Die etwas anrüchige Episode um die Vertauschung der Zwillinge enthält eine wichtige Botschaft für das historische Gedächtnis Israels: Sie erinnert die Israeliten daran, dass in der Frühzeit ihrer eigenen Geschichte eine Entscheidung für die friedlichen Viehhirten und Ackerbauern gefallen ist und gegen die wildbeuterischen Jäger, für die Esau steht. Insofern kann man sie wie ein historisches Gleichnis für die menschheitsgeschichtliche Weichenstellung der Neolithischen Revolution lesen. Es ist die kluge Rebekka, die die künftige gesellschaftliche Entwicklung klar erkannt hat und ihr durch die geschickt eingefädelte Bevorzugung ihres Zweitgeborenen Jakob zum Durchbruch verhilft.
Die Geschichte um das Linsengericht und den abgeluchsten Erstgeborenensegen konzentriert eine komplexe historische Entwicklung mit bemerkenswerter Klarheit und Einfachheit auf eineFamiliengeschichte. Jakob wurde später durch seine zwölf Söhne zum Vater der zwölf Stämme Israels, die durch ihre »gemeinsame Abstammung« ein Volk waren.
In der historischen Wirklichkeit dürfte die Volkwerdung Israels umgekehrt verlaufen sein: Verschiedene Nomadenstämme taten sich spätestens nach der Einwanderung in Kanaan zusammen. Möglicherweise bildeten sie eine Kultgemeinschaft um den Jahwe-Kult oder nahmen diesen an. Dann wurde diese geschichtliche Entwicklung im Nachhinein in eine Familiengeschichte umgegossen. An dem Gehalt historischer Wahrheit von der Ablösung der älteren Jägerkulturen durch die »moderneren« Ackerbau- und Viehzüchterkulturen in der Linsengericht-Geschichte ändert das nichts.
In der agrargeschichtlichen Realität der Jungsteinzeit bildeten Linsen und einige andere Hülsenfrüchte zusammen mit dem Getreide die Nahrungsgrundlage der frühen Ackerbaugesellschaften. Gemeinsam mit dem Getreide verbreitete sich ihr Anbau von Nahost aus in alle Richtungen der Alten Welt, auch nach Europa. Die frühesten Ackerbauern Mitteleuropas, die Bandkeramiker, pflanzten ebenfalls bereits um 5500 v. Chr. Linsen an.
Vor allem in Indien, wo die vegetarische Ernährung sehr verbreitet ist, spielen Linsen in der Küche nach wie vor eine große Rolle. Ein Klassiker der dortigen Küche ist Dhal, ein Brei aus zerkochten Linsen, der nach vielerlei Würzrezepten scharf und schmackhaft gemacht wird.

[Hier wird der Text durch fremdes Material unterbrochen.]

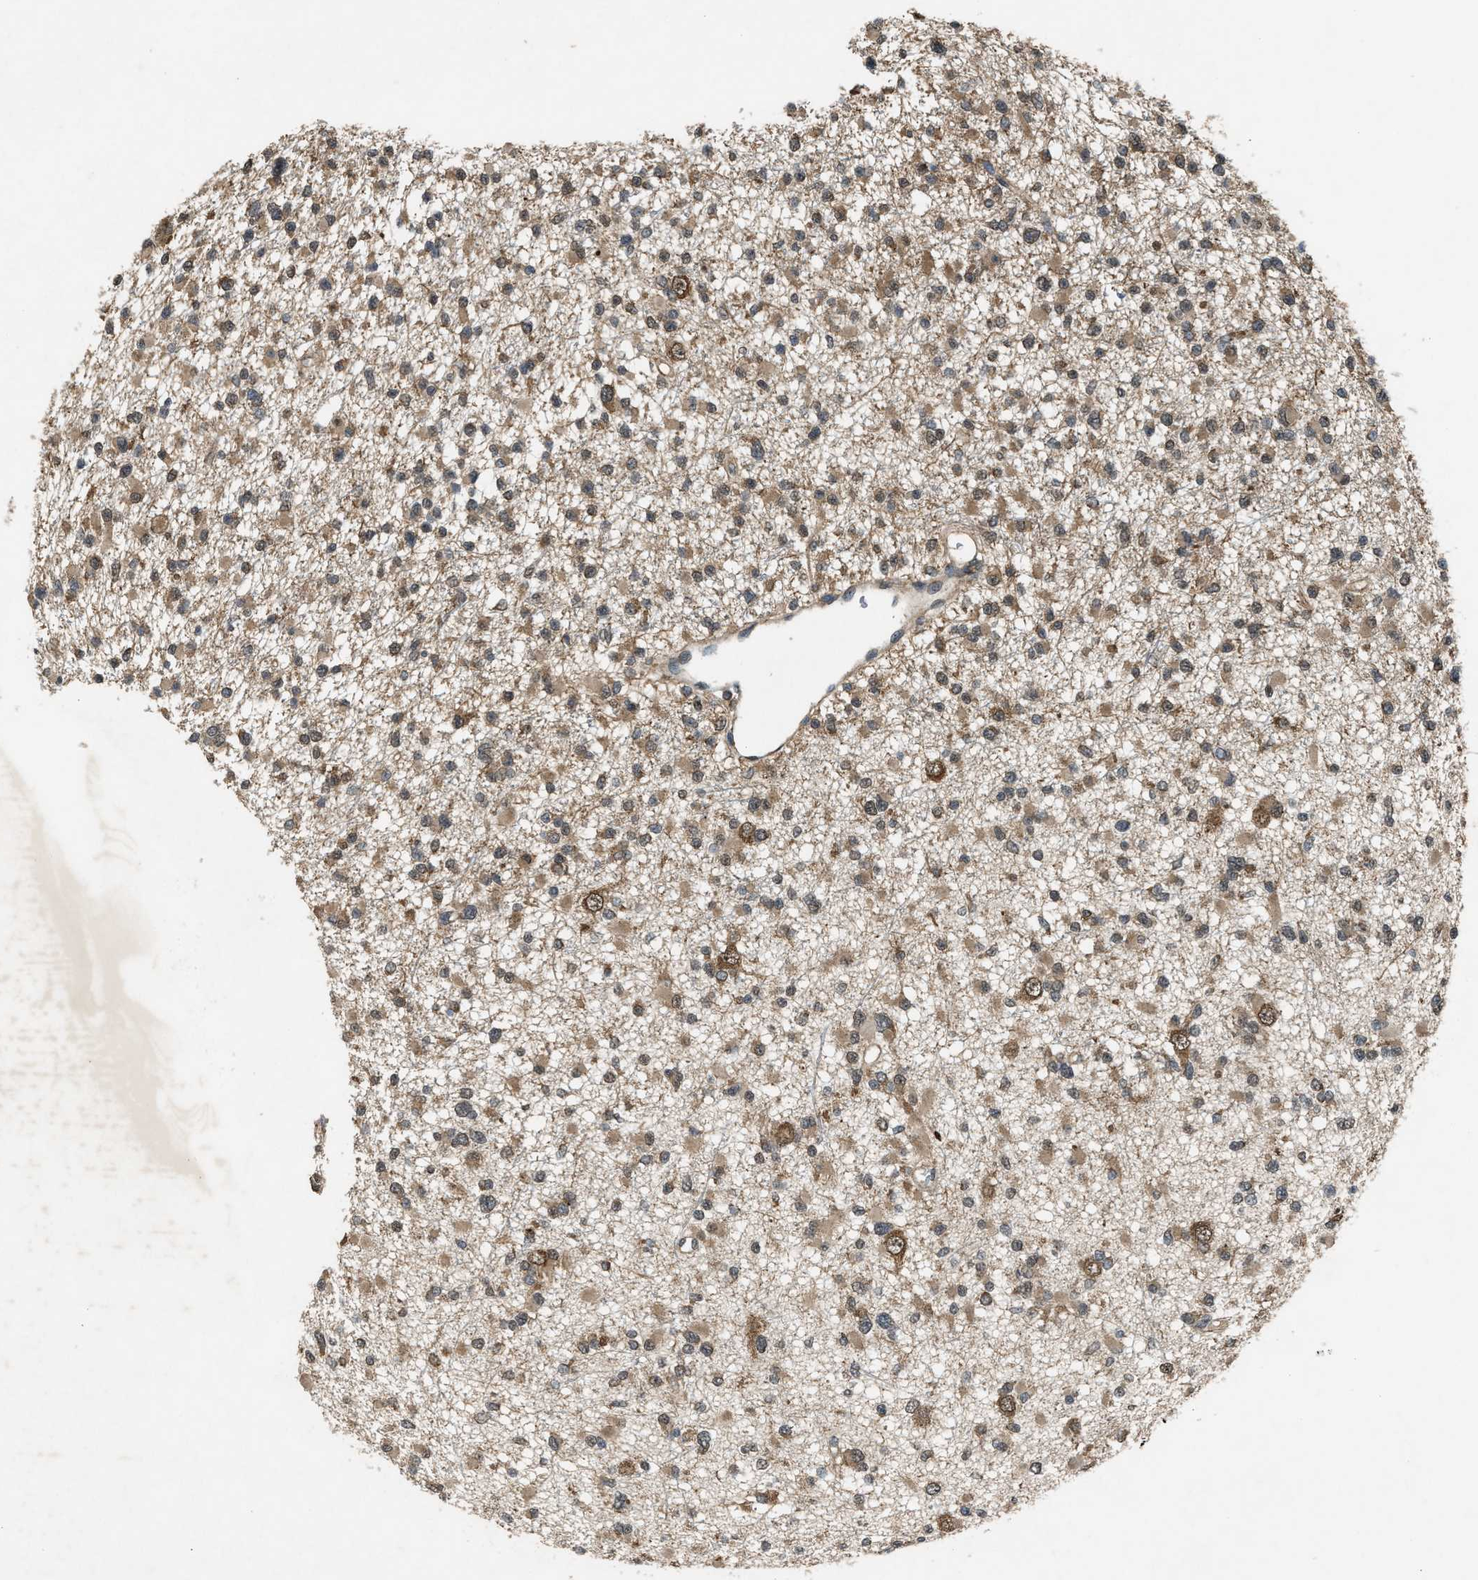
{"staining": {"intensity": "weak", "quantity": ">75%", "location": "cytoplasmic/membranous"}, "tissue": "glioma", "cell_type": "Tumor cells", "image_type": "cancer", "snomed": [{"axis": "morphology", "description": "Glioma, malignant, Low grade"}, {"axis": "topography", "description": "Brain"}], "caption": "Malignant glioma (low-grade) tissue demonstrates weak cytoplasmic/membranous positivity in approximately >75% of tumor cells, visualized by immunohistochemistry.", "gene": "ARHGEF5", "patient": {"sex": "female", "age": 22}}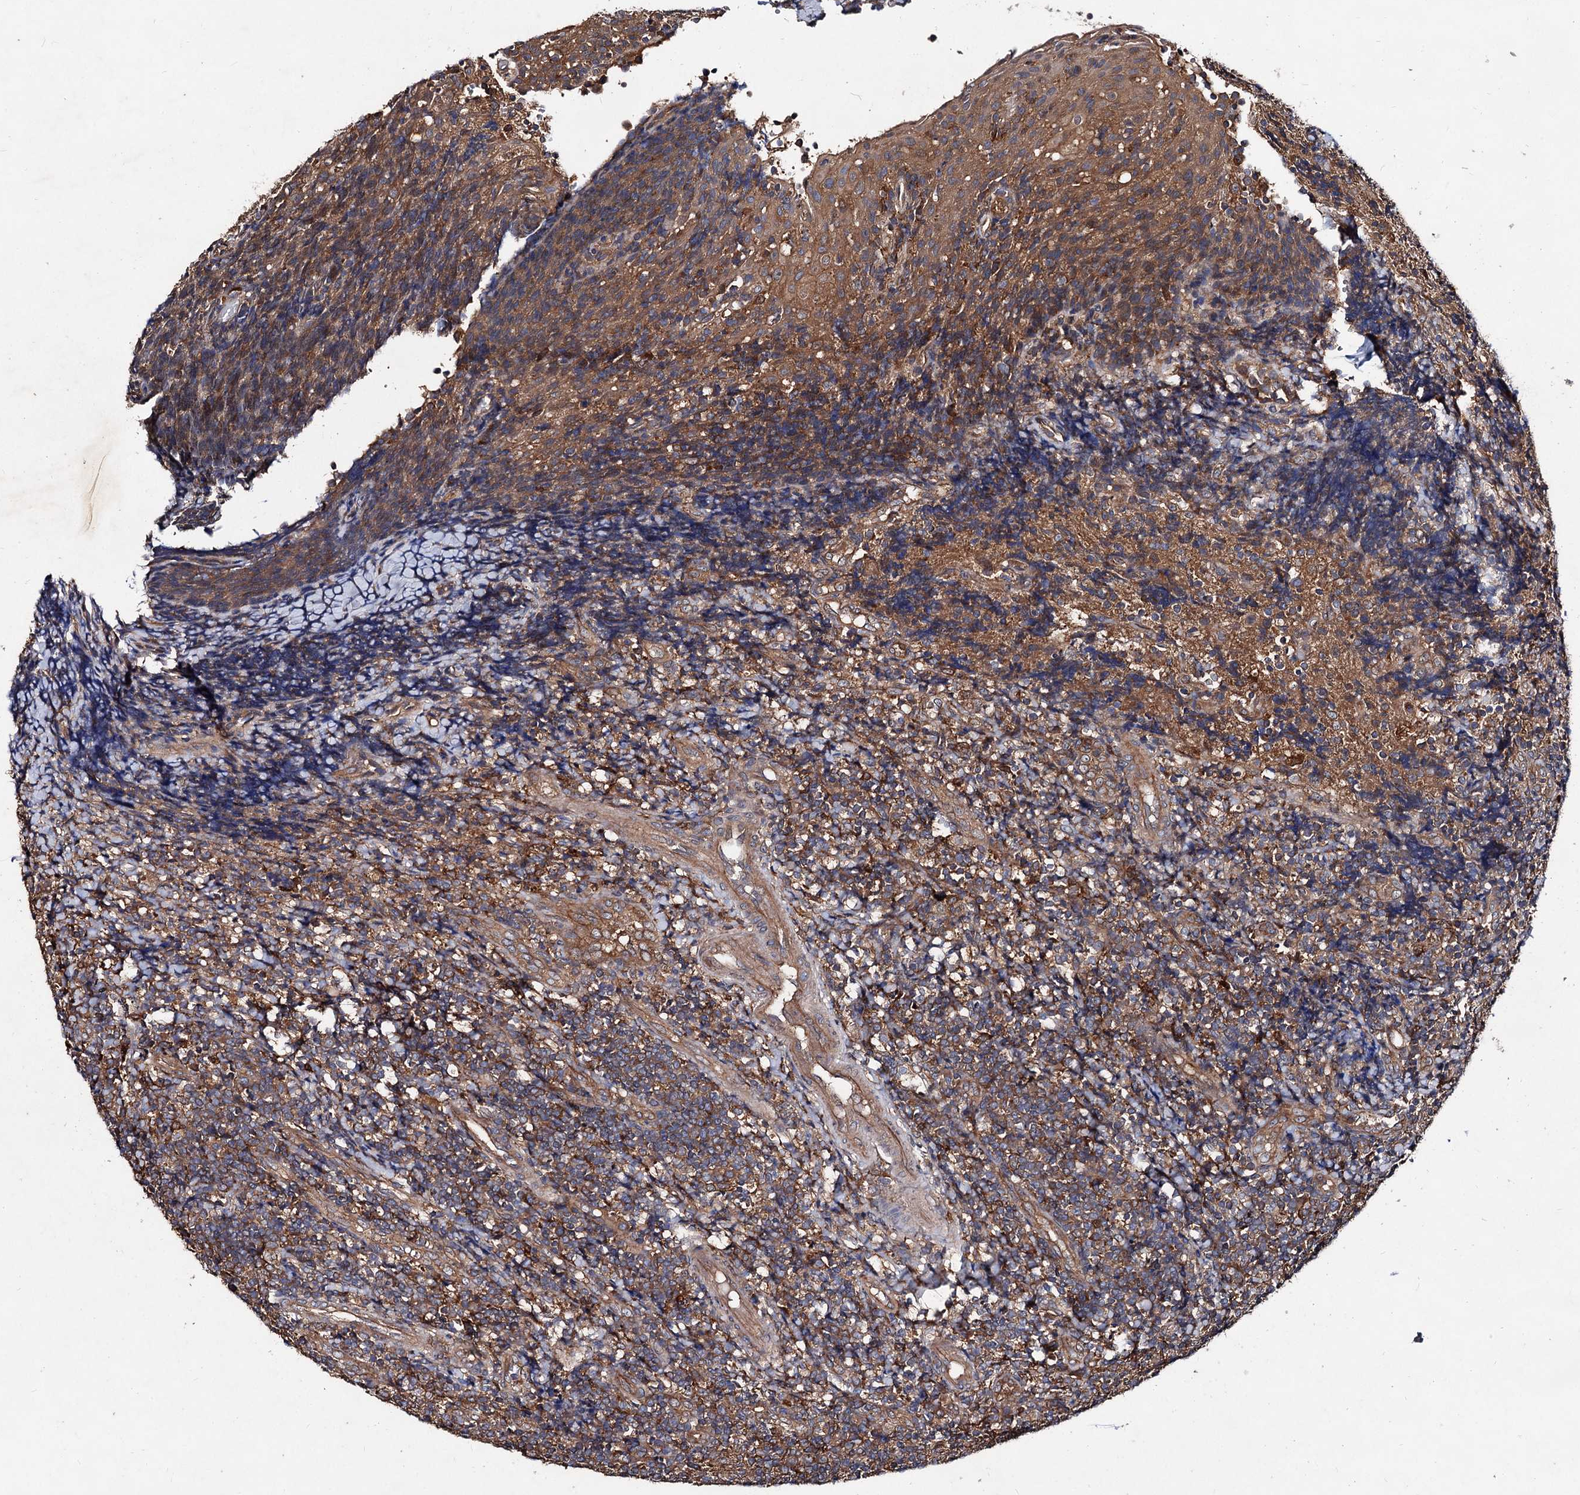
{"staining": {"intensity": "weak", "quantity": ">75%", "location": "cytoplasmic/membranous"}, "tissue": "tonsil", "cell_type": "Germinal center cells", "image_type": "normal", "snomed": [{"axis": "morphology", "description": "Normal tissue, NOS"}, {"axis": "topography", "description": "Tonsil"}], "caption": "Germinal center cells show low levels of weak cytoplasmic/membranous staining in about >75% of cells in normal human tonsil.", "gene": "VPS29", "patient": {"sex": "female", "age": 19}}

Linsen, Bohnen und Erbsen waren im nördlichen Alteuropa jahrtausendelang unerlässlich in der Ernährung, vor allem für die ärmere Bevölkerung. Erst als sich die Kartoffel verbreitete und sich die Getreideversorgung verbesserte, ging die Bedeutung der Hülsenfrüchte allmählich zurück – und in deutlicher Abhängigkeit von dem, was sich die Menschen jeweils leisten konnten.
Heute werden in Deutschland Linsen so gut wie nicht mehr angebaut. Nur in Schwaben ist ein deutsches Linsengericht nocheine Nationalspeise: Hier werden sie zusammen mit Spätzle und Saiten (eine Art Wiener Würstchen) serviert.
Bohne
Die Hülsenfrucht Vicia faba , auch ein Schmetterlingsblütler, stand im Nahen Osten gleichfalls schon in der Jungsteinzeit auf dem Speiseplan, aber noch nicht in Europa. Es handelt sich um die Ackerbohne, auch Saubohne genannt – nicht zu verwechseln mit der grünen Gartenbohne, die zu einer ganz anderen Pflanzengattung gehört und aus der Neuen Welt stammt. Bei den Ackerbohnen werden nur die Samen gegessen, im Gegensatz zu den grünen Gartenbohnen, wo man bekanntlich die ganze Hülse verzehrt.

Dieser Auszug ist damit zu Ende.